■ WHAT TO WORK ON:
1. Translate this sentence from the passage on Philadelphia's tax policy into Spanish: "It was a blunt and honest appraisal, something you rarely hear from a politician."
2. According to the passage on Philadelphia's tax policy, how many small businesses in Philadelphia no longer pay the Business Income & Receipts Tax?
3. Reproduce the passage on Philadelphia's tax policy from "It was a blunt" up to and including "from the tax.".

■ GIVEN TEXT:
————

During his budget address to City Council on March 2, Philadelphia Mayor Jim Kenney said that among the nation’s 10 largest cities, Philadelphia ranked first in poverty and last in job creation.
Kenney also noted that Philadelphia even trailed perpetually economically distressed cities like Baltimore and Detroit. Then the mayor said this: “Nearly every task force, commission, committee and working group that has looked at how to improve Philadelphia’s economy has noted that our tax policy consistently holds us back.”
It was a blunt and honest appraisal, something you rarely hear from a politician.
In recent years, the city has incrementally reduced some of its most onerous taxes, including a wage tax that’s much higher than Philadelphia’s suburbs. Some 60,000 small businesses in Philadelphia no longer pay a Business Income & Receipts Tax, commonly known by the acronym BIRT, as a result of a reform that exempted the first $100,000 of a business’s gross receipts from the tax.

————

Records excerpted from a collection
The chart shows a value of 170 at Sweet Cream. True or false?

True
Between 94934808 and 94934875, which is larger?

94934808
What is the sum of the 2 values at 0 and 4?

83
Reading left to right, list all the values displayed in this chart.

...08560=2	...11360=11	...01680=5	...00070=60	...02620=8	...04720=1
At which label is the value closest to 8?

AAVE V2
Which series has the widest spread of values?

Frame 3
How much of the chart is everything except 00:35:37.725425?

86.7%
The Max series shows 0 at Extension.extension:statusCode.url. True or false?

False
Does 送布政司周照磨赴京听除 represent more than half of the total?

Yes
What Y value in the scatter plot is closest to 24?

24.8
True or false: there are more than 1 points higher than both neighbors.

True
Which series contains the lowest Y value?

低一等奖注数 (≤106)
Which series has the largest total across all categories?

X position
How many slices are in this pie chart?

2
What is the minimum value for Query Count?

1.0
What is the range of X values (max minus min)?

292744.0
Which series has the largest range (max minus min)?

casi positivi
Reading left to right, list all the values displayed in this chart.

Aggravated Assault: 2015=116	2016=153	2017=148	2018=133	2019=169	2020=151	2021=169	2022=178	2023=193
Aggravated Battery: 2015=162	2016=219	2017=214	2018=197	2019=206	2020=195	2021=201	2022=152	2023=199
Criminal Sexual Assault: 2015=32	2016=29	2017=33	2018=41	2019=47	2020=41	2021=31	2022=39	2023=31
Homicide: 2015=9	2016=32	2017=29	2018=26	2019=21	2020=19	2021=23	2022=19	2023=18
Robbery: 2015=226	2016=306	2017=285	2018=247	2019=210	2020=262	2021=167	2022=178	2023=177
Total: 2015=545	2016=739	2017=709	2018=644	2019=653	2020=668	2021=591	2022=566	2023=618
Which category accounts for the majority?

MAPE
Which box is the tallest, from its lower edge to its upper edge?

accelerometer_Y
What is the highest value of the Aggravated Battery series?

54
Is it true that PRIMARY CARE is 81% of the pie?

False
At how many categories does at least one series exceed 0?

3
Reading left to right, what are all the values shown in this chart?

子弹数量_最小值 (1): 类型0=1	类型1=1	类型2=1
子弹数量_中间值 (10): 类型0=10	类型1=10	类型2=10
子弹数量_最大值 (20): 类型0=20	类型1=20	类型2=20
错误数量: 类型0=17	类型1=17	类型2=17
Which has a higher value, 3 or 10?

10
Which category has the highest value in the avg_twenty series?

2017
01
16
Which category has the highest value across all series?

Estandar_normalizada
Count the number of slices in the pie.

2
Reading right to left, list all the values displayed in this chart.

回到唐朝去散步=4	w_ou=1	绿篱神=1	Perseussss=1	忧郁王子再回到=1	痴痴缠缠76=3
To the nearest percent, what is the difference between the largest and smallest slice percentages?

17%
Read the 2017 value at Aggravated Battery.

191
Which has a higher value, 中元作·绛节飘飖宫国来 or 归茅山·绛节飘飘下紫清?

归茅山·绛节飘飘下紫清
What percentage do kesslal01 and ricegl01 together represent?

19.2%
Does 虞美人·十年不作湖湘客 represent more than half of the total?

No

————

■ EXERCISE RESULTS:
1. Fue una evaluación franca y honesta, algo que rara vez se oye de un político.

2. Some 60,000 small businesses.

3.
It was a blunt and honest appraisal, something you rarely hear from a politician.
In recent years, the city has incrementally reduced some of its most onerous taxes, including a wage tax that’s much higher than Philadelphia’s suburbs. Some 60,000 small businesses in Philadelphia no longer pay a Business Income & Receipts Tax, commonly known by the acronym BIRT, as a result of a reform that exempted the first $100,000 of a business’s gross receipts from the tax.